Hal ini diungkapkan Abhan menanggapi soal operasi tangkap tangan (OTT) Komisi Pemberantasan Korupsi (KPK) yang menjaring Ketua dan Wakil Ketua Pengadilan Negeri Depok.
Diketahui, Ketua PN Depok I Wayan Eka Mariarta dan Wakil Ketua Bambang Setyawan ditetapkan sebagai tersangka terkait penerimaan suap dalam pengurusan sengketa lahan.
"Kami sangat menyayangkan bahwa ini terjadi ketika negara sudah berupaya untuk memberikan kesejahteraan lebih terhadap peradilan, terhadap hakim, tetapi ternyata masih terjadi persoalan ini," katanya dikutip Sabtu (7/2/2026).
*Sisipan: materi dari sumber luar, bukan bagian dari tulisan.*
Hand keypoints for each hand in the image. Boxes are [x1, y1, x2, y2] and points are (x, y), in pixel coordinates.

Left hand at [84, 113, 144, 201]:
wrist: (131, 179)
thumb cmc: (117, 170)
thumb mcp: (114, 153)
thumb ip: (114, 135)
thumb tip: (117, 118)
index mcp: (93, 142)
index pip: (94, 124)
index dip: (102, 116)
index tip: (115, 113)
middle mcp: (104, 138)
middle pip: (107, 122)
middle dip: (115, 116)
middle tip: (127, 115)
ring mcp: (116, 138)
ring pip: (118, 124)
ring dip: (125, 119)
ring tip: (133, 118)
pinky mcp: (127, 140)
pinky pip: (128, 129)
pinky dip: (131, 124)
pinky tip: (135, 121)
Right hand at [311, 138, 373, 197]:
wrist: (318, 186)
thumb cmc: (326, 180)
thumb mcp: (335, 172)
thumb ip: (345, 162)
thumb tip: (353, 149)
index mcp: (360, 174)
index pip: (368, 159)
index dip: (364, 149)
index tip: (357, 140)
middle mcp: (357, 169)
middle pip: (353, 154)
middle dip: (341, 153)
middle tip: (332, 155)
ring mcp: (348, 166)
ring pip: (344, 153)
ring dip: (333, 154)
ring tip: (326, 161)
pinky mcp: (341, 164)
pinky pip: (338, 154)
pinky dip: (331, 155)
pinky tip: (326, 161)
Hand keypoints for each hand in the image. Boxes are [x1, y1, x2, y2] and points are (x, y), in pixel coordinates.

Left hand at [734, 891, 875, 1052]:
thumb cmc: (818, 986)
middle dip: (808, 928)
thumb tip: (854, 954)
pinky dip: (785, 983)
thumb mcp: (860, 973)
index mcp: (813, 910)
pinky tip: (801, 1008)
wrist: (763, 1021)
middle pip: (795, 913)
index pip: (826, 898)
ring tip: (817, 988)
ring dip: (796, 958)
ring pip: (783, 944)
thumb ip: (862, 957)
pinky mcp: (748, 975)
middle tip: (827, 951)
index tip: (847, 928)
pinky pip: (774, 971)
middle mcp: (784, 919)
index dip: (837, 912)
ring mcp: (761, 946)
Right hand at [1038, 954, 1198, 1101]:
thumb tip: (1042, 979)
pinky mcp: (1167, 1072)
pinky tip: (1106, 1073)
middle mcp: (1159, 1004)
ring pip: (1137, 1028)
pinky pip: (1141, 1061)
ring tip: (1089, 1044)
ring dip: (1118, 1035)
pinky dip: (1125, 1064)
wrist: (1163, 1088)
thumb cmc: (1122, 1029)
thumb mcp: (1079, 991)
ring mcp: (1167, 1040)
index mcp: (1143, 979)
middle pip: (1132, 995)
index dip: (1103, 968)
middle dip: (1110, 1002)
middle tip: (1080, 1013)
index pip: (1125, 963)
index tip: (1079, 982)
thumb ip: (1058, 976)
Abhan juga menyebut bahwa kasus ini menjadi catatan besar karena telah mencederai kehormatan penegak hukum.
Oleh karena itu dalam hal ini, KY akan melakukan penanganan terkait penegakan terkait dengan kode etik.
"KY memiliki kewenangan melakukan pemeriksaan pelanggaran kode etik perilaku pedoman hakim," ujarnya.
Sebelumnya, KPK menetapkan Ketua dan Wakil Ketua Pengadilan Negeri (PN) Depok sebagai tersangka terkait penerimaan suap dalam pengurusan sengketa lahan.
Ketua PN Depok I Wayan Eka Mariarta dan Wakil Ketua Bambang Setyawan diduga telah menerima aliran dana dari PT Karabha Digdaya atau KD untuk mempercepat eksekusi lahan yang berada di Tapos, Depok.
Selain keduanya, KPK juga menetapkan tiga orang lainnya yaitu YON selaku Juru sita PN Depok, TRI yang merupakan Direktur Utama PT Karabha Digdaya dan BER Head Corporate Legal PT Karabha Digdaya.
"Berdasarkan kecukupan alat bukti dalam dugaan tindak pidana korupsi terkait penerimaan hadiah atau janji dalam pengurusan sengketa lahan di Pengadilan Negeri (PN) Depok, KPK menaikkan perkara ini ke tahap penyidikan dengan menetapkan lima orang tersangka," ucap Plt Deputi Penindakan dan Eksekusi KPK Asep Guntur Rahayu saat jumpa pers, Jumat (6/2/2026).
KPK selanjutnya melakukan penahanan terhadap para tersangka untuk 20 hari pertama sejak 6 sampai 25 Februari 2025.
Penahanan dilakukan di Rumah Tahanan Negara (Rutan) Cabang Gedung Merah Putih KPK.
KPK juga telahm engirimkan surat kepada Mahkamah Agung terkait dengan penahanan yang dilakukan terhadap seorang hakim, sebagaimana ketentuan dalam Pasal 101 KUHAP 2026.